## RECORDS PROVIDED
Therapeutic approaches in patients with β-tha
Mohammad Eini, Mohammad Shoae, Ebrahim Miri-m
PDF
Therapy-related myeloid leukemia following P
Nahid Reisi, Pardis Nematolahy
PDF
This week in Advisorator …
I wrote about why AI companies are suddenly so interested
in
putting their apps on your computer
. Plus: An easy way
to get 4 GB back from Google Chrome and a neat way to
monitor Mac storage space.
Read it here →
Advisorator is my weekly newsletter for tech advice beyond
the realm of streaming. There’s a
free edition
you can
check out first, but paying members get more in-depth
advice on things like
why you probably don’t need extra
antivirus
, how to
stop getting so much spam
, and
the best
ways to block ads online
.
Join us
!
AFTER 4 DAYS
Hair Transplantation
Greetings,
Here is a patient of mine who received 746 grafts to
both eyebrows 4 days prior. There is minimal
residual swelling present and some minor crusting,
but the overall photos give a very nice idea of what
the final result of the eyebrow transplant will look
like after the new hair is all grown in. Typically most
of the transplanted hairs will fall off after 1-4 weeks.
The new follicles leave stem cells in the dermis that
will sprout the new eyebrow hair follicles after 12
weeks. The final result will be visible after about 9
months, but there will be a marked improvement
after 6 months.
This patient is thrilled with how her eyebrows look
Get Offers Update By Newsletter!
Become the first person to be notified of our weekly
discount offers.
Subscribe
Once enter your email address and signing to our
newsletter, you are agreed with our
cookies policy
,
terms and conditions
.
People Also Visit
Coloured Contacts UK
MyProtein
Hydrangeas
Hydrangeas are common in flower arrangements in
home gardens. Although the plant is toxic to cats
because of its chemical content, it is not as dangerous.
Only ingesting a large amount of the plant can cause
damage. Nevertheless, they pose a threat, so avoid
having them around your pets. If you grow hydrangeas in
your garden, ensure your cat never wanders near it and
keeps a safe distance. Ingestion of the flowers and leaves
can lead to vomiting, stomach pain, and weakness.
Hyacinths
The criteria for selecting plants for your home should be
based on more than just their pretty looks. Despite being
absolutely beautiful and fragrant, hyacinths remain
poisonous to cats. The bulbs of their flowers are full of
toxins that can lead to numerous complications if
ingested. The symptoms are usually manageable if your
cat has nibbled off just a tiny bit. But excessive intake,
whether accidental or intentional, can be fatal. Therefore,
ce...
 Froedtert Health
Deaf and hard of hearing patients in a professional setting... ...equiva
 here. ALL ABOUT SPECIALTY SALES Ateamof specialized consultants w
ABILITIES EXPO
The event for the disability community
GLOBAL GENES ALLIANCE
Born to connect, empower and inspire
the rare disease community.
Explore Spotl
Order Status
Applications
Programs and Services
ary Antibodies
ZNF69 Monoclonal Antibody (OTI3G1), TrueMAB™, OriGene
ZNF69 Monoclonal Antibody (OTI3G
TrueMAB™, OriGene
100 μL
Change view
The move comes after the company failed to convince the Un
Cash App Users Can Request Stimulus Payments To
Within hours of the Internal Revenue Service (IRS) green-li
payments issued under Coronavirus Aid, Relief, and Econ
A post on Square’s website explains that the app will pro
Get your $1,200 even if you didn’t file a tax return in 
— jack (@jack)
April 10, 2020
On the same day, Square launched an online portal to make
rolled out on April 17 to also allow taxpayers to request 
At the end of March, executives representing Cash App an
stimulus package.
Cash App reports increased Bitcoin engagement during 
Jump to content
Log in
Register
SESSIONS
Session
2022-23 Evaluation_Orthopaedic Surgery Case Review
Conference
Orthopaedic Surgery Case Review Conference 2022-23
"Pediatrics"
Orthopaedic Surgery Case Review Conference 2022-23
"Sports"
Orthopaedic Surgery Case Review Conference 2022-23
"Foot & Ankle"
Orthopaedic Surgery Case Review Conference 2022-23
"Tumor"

## INSTRUCTIONS TO FOLLOW
Among the lines above, list those that contain the word "their".

## ANSWER SPACE
putting their apps on your computer
based on more than just their pretty looks. Despite being
poisonous to cats. The bulbs of their flowers are full of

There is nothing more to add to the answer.